───── Material provided
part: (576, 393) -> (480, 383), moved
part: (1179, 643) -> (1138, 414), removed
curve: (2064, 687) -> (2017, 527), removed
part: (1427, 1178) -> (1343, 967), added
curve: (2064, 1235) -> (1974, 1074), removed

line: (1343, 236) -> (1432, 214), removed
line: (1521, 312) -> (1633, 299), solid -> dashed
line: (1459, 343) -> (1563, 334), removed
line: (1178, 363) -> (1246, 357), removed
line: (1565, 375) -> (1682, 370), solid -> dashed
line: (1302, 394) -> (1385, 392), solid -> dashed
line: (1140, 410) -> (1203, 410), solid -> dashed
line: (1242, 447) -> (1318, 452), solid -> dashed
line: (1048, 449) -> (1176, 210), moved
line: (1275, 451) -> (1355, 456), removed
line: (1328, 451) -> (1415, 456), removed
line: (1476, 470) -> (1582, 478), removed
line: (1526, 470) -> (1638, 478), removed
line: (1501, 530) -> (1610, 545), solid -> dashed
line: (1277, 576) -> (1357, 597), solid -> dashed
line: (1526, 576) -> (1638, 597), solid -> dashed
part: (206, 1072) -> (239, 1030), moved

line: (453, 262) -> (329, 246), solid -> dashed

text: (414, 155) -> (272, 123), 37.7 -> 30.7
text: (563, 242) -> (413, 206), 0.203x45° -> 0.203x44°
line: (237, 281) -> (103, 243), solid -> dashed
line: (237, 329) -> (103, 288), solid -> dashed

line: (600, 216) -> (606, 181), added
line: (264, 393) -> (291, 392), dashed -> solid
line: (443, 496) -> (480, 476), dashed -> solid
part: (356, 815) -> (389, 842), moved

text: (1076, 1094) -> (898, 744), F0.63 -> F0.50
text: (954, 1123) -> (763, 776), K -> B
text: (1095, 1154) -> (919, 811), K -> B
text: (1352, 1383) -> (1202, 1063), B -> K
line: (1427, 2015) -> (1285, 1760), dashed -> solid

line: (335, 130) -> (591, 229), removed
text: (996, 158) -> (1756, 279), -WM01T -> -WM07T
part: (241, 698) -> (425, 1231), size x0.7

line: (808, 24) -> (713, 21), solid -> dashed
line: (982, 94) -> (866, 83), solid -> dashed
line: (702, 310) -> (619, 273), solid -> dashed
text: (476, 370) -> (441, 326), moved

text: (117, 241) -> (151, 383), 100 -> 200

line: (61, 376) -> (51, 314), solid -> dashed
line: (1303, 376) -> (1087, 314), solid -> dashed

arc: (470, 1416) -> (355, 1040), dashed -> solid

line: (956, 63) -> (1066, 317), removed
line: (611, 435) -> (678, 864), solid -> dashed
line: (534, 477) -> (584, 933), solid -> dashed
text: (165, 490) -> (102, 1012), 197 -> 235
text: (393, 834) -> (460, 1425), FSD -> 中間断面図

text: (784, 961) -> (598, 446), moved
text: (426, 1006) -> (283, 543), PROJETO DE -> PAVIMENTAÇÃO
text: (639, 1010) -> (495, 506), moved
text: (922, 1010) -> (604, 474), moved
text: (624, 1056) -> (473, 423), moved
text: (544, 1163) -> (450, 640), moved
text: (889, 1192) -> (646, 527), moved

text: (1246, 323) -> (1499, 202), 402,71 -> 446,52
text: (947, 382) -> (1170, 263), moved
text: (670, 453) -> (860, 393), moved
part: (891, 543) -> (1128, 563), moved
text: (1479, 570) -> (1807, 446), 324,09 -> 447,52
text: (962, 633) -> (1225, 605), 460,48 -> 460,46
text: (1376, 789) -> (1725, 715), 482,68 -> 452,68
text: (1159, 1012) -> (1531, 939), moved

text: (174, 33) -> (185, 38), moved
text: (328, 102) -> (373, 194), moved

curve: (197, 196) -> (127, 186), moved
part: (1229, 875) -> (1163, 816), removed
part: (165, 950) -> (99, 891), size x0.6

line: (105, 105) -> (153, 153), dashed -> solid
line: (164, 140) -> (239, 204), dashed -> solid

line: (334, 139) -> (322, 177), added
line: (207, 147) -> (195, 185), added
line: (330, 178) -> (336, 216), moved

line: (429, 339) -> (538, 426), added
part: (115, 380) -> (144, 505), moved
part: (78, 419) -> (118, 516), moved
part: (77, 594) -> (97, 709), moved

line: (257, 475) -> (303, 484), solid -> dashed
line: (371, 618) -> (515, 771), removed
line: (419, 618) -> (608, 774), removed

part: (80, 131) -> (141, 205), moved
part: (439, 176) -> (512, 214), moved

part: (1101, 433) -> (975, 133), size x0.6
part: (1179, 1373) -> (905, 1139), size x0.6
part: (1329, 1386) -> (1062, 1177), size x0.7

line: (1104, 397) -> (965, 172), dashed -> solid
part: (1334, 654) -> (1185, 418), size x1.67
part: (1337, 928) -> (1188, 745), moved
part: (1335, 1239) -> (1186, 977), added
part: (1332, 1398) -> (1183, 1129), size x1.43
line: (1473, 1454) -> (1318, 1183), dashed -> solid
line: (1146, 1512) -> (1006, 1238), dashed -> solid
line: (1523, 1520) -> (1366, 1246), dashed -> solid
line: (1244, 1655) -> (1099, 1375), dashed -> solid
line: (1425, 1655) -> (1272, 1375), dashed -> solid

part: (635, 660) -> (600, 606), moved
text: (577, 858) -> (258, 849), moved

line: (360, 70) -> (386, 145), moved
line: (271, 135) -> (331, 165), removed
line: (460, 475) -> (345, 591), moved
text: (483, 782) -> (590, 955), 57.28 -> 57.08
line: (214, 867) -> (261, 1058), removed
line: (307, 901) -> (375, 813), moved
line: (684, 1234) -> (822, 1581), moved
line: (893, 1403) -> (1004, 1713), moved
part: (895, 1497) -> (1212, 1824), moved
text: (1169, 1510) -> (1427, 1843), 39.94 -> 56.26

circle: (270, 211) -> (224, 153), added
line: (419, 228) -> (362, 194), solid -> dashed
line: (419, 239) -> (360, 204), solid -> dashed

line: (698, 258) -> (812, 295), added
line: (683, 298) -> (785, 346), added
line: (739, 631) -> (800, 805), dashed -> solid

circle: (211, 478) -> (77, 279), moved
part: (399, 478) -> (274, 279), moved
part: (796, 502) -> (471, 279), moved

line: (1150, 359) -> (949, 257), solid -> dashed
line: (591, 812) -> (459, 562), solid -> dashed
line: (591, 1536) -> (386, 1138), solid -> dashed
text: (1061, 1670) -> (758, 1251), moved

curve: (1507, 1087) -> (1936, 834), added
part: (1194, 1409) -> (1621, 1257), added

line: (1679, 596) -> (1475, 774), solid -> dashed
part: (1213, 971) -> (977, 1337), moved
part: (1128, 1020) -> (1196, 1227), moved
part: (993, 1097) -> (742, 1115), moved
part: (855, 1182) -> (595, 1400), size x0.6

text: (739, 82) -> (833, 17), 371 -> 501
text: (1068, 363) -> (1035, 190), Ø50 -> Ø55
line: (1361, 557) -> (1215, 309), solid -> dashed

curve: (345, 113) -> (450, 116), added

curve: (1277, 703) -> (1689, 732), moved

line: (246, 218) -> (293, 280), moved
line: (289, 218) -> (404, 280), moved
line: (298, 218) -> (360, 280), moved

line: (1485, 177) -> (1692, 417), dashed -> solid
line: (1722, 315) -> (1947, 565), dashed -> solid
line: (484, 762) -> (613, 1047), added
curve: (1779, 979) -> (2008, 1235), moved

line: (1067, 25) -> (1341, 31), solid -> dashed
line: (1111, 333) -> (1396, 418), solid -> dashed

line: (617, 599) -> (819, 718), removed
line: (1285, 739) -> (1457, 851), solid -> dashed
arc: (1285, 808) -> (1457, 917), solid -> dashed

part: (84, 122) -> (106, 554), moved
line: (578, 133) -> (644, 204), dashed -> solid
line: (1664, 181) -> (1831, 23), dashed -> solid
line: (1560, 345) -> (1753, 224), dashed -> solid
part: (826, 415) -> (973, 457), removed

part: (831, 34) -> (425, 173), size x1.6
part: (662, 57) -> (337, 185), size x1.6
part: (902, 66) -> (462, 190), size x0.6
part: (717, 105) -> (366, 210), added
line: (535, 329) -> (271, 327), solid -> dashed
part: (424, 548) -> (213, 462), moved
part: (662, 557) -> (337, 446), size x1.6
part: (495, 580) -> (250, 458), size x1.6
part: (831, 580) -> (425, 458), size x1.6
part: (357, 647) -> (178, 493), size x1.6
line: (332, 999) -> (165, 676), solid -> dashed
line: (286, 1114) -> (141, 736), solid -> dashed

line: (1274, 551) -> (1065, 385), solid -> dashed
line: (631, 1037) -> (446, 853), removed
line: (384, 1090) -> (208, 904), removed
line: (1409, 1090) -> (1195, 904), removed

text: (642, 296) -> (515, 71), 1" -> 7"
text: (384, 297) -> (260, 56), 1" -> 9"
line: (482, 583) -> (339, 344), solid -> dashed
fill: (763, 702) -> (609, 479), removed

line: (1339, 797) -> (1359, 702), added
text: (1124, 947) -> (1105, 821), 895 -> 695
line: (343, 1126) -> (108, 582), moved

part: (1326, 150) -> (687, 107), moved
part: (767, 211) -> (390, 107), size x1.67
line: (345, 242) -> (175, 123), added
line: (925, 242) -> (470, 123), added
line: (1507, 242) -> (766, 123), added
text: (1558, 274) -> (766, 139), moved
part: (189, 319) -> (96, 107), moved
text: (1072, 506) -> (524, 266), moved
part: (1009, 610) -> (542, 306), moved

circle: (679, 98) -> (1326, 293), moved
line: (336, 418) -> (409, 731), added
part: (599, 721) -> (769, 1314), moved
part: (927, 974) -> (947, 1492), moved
──────────
> _Exercise aim_: The answer must consist of every line from the entries that holds the string "curve".

> _Result of the task_:
curve: (2064, 687) -> (2017, 527), removed
curve: (2064, 1235) -> (1974, 1074), removed
curve: (197, 196) -> (127, 186), moved
curve: (1507, 1087) -> (1936, 834), added
curve: (345, 113) -> (450, 116), added
curve: (1277, 703) -> (1689, 732), moved
curve: (1779, 979) -> (2008, 1235), moved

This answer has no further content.